The entire Iraqi air force comprises between 700 and 800 personnel, including pilots, flight crews, maintenance crews and other personnel, according to Air Force Lt. Col. Frank Smolinsky, a spokesman for U.S. Central Command Air Force—Forward.

The U.S. Air Force has been responsible for training and equipping the air force since November 2005.

In addition to the C-130s, the Iraqi Air Force is flying Mi-17 multirole helicopters donated by Russia and 16 UH-1H Iroquois utility helicopters given to them by Jordan.

The Iraqis also have some commercial Jet Ranger helicopters, which, like the Iroquois, are produced by Bell, Smolinski said.

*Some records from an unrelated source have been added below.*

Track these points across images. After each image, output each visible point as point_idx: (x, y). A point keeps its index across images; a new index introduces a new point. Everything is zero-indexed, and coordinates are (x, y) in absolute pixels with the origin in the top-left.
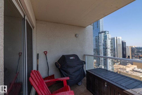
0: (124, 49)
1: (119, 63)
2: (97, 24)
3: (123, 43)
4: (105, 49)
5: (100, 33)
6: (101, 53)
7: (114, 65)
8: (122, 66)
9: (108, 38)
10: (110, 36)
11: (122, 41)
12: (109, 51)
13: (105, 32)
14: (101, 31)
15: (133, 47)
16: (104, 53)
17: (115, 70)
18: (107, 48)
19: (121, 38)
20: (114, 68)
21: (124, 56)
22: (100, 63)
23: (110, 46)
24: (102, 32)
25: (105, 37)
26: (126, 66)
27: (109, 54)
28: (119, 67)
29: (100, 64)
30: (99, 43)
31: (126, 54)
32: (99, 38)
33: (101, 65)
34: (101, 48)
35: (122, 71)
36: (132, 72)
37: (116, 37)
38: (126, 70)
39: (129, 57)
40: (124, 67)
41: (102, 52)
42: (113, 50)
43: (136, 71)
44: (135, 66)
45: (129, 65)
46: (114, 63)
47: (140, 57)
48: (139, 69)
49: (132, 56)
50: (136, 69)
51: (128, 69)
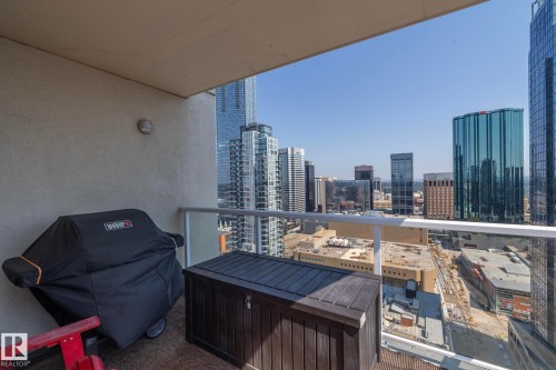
0: (310, 186)
1: (298, 228)
2: (237, 95)
3: (309, 169)
4: (261, 184)
5: (247, 130)
6: (248, 200)
7: (285, 237)
8: (304, 238)
9: (269, 150)
10: (274, 144)
11: (306, 162)
12: (272, 192)
13: (260, 128)
14: (248, 122)
15: (330, 180)
16: (257, 200)
17: (287, 251)
18: (266, 183)
19: (302, 152)
20: (286, 245)
21: (310, 206)
22: (243, 236)
23: (275, 175)
24: (253, 127)
25: (262, 144)
26: (316, 234)
27: (273, 204)
28: (297, 242)
29: (243, 241)
30: (241, 163)
31: (314, 200)
32: (241, 147)
33: (249, 241)
34: (249, 182)
35: (304, 251)
36: (326, 250)
37: (292, 149)
38: (312, 245)
39: (320, 207)
40: (310, 237)
41: (252, 197)
42: (284, 189)
43: (334, 246)
44: (333, 233)
45: (321, 231)
46: (285, 229)
47: (342, 208)
48: (341, 240)
49: (327, 205)
50: (335, 240)
51: (318, 244)
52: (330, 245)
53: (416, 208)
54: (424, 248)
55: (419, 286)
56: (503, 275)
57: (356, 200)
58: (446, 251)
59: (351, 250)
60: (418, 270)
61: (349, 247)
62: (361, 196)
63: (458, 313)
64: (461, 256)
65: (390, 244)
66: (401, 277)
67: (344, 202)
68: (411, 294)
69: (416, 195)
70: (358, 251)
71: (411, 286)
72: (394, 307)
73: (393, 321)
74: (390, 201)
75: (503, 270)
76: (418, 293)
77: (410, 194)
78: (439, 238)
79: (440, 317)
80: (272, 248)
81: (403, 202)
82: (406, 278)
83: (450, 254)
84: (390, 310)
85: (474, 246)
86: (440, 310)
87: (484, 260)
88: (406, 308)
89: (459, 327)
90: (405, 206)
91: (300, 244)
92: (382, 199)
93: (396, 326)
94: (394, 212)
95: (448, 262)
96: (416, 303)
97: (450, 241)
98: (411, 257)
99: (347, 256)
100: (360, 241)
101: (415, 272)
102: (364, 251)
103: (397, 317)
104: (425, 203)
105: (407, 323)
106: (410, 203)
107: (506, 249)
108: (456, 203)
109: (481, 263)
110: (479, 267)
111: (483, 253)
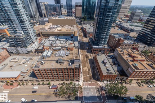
0: (38, 6)
1: (39, 23)
4: (14, 4)
6: (10, 12)
7: (34, 27)
8: (41, 27)
15: (46, 3)
16: (15, 13)
17: (36, 32)
18: (16, 4)
20: (35, 30)
21: (41, 15)
26: (45, 25)
28: (39, 28)
29: (17, 30)
31: (42, 12)
33: (19, 30)
35: (42, 31)
36: (49, 30)
38: (45, 29)
39: (45, 15)
40: (43, 26)
41: (12, 11)
42: (27, 7)
43: (52, 28)
44: (51, 24)
45: (47, 24)
46: (33, 24)
47: (52, 15)
48: (53, 26)
49: (47, 14)
50: (52, 26)
51: (47, 28)
52: (51, 28)
53: (73, 14)
54: (75, 26)
55: (74, 35)
56: (89, 30)
57: (56, 12)
58: (79, 26)
59: (57, 29)
60: (74, 31)
61: (56, 28)
62: (58, 10)
63: (81, 39)
64: (82, 27)
65: (67, 26)
66: (70, 34)
67: (53, 13)
68: (72, 37)
69: (73, 10)
70: (59, 29)
71: (72, 36)
72: (69, 41)
73: (69, 44)
74: (66, 12)
75: (89, 29)
76: (74, 37)
77: (72, 9)
78: (78, 23)
79: (78, 41)
80: (30, 32)
81: (70, 12)
82: (71, 34)
83: (80, 26)
84: (68, 42)
85: (85, 24)
86: (78, 39)
87: (86, 27)
88: (71, 40)
89: (81, 42)
90: (70, 14)
91: (41, 29)
92: (64, 11)
93: (69, 45)
94: (68, 16)
95: (80, 28)
96: (73, 39)
97: (80, 23)
98: (72, 28)
99: (56, 30)
100: (59, 25)
101: (73, 32)
102: (61, 28)
103: (69, 43)
104: (75, 12)
105: (71, 44)
106: (72, 13)
107: (90, 24)
108: (82, 13)
109: (86, 28)
110: (85, 29)
111: (86, 25)
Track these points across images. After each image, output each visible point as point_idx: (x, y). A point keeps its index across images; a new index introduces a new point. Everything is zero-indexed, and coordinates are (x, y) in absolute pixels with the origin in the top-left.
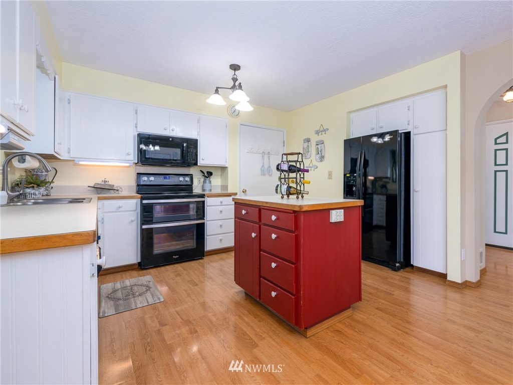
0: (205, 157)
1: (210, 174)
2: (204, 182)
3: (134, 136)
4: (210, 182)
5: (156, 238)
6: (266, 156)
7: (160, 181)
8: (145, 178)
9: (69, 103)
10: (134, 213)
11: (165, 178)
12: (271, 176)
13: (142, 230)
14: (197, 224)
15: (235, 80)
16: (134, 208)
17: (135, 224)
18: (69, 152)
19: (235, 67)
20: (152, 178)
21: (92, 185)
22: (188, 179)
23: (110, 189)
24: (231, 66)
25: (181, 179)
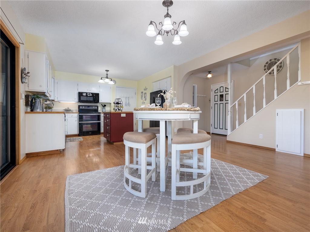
0: (102, 99)
1: (105, 106)
2: (103, 109)
3: (77, 93)
4: (105, 109)
5: (84, 126)
6: (127, 99)
7: (87, 108)
8: (81, 107)
9: (57, 83)
10: (77, 118)
11: (88, 107)
12: (130, 106)
13: (79, 123)
14: (98, 123)
15: (107, 75)
16: (77, 116)
17: (77, 121)
18: (57, 99)
20: (83, 107)
21: (64, 109)
22: (96, 107)
23: (70, 110)
24: (106, 70)
25: (94, 107)
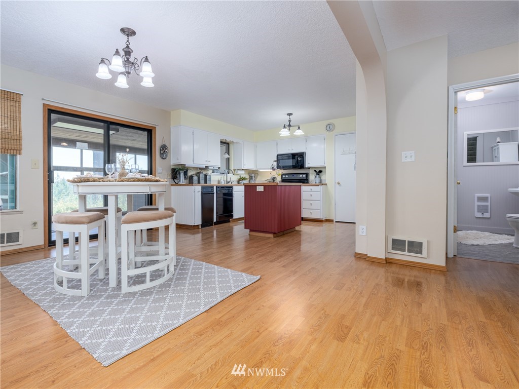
1: (320, 172)
7: (291, 177)
8: (284, 176)
11: (293, 176)
15: (290, 121)
19: (290, 114)
20: (287, 176)
22: (304, 176)
24: (288, 114)
25: (301, 176)
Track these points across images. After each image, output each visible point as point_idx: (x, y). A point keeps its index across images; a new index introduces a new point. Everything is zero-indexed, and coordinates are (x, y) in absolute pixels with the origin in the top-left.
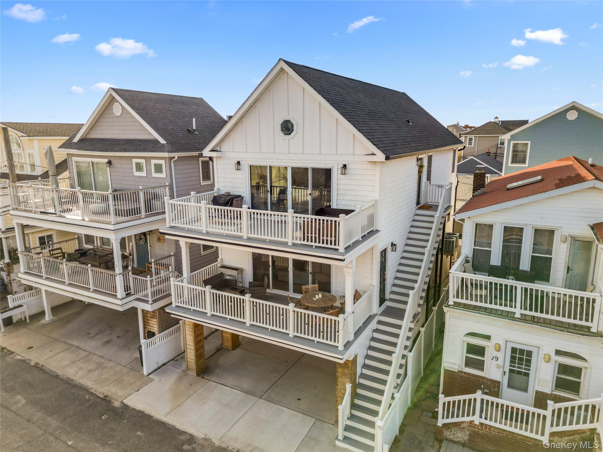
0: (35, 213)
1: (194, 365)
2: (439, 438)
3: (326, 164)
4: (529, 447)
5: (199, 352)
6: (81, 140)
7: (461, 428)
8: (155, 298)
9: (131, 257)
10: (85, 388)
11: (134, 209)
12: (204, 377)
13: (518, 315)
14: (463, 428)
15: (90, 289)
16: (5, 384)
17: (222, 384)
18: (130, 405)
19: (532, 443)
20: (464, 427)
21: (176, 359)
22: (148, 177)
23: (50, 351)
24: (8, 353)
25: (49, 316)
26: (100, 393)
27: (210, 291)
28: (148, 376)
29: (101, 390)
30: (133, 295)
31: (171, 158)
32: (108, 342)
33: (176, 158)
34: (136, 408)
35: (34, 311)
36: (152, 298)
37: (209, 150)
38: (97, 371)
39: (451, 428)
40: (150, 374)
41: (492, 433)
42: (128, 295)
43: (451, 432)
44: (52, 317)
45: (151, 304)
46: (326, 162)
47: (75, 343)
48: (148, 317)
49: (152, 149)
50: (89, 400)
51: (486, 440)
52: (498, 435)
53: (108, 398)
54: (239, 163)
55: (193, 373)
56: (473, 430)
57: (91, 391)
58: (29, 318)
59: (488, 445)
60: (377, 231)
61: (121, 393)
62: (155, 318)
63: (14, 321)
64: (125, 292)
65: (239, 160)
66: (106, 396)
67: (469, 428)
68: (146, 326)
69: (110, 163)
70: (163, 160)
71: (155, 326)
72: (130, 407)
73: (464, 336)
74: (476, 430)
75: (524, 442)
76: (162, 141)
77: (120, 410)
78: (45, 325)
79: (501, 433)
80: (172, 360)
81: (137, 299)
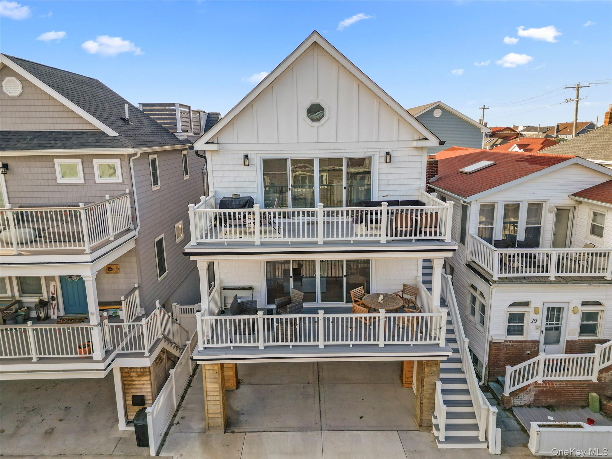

The fleet also includes Sama CH2000, a U.S.-made two-seater used for military tactical surveillance, and the Comp Air single-wing aircraft produced by U.S. company called Aerocomp.

Small as the Iraqi fleet is, it is already “playing a limited, but effective, role in our operations,” U.S. Air Force Brig. Gen. David Eidsaune, the Air Component Coordination Element director, told Air Force News.

Missions include transporting troops, supplies and distinguished visitors, “limited intelligence, surveillance and reconnaissance support” to the coalition, Eidsaune said.